Aswin Sivaraman

Deep Autotuner

Last Updated: Feb 18, 2019 2 min read
Tags: research


We describe a machine-learning approach to pitch correcting a solo singing performance in a karaoke setting, where the solo voice and accompaniment are available on separate tracks. The proposed framework addresses the situation where no musical score of the vocals nor the accompaniment exists. It predicts an amount of pitch correction based solely on the relationship between the spectral contents of the vocal and accompaniment tracks. Therefore, the pitch-shift suggested by the model can be used to make the voice sound in-tune with the accompaniment. This approach differs from commercially-used automatic pitch correction systems, where notes in the vocal tracks are shifted to be centered around notes in a user-defined score or mapped to the closest pitch among the twelve equal-tempered scale degrees. Our model is trained using a dataset of 4,702 amateur karaoke performances selected for good intonation. We present a Convolutional Gated Recurrent Unit (CGRU) model to accomplish this task. The described model may be extended into unsupervised pitch correction of a vocal performance, popularly referred to as autotuning.
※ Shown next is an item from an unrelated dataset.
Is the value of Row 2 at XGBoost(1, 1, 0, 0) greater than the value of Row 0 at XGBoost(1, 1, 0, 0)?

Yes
Built with: Python PyTorch

The research has caught the eye of multiple media outlets, including The Times, The Daily Mail, New Scientist magazine, BBC radio, and others.

Fig 1. Comparison of the the manual pitch shifts (in cents) against the raw pitch information from the audio track. The network-predicted shifts are compared against the ground truth shifts on a validation performance (top). Every straight line segment represents a singular scalar prediction per note, and a note is spanning across several time-frequency frames. The raw pitch comparison shows that the network-predicted (autotuned) track is much closer in raw pitch to the original in-tune recording compared to the programatically de-tuned input (bottom).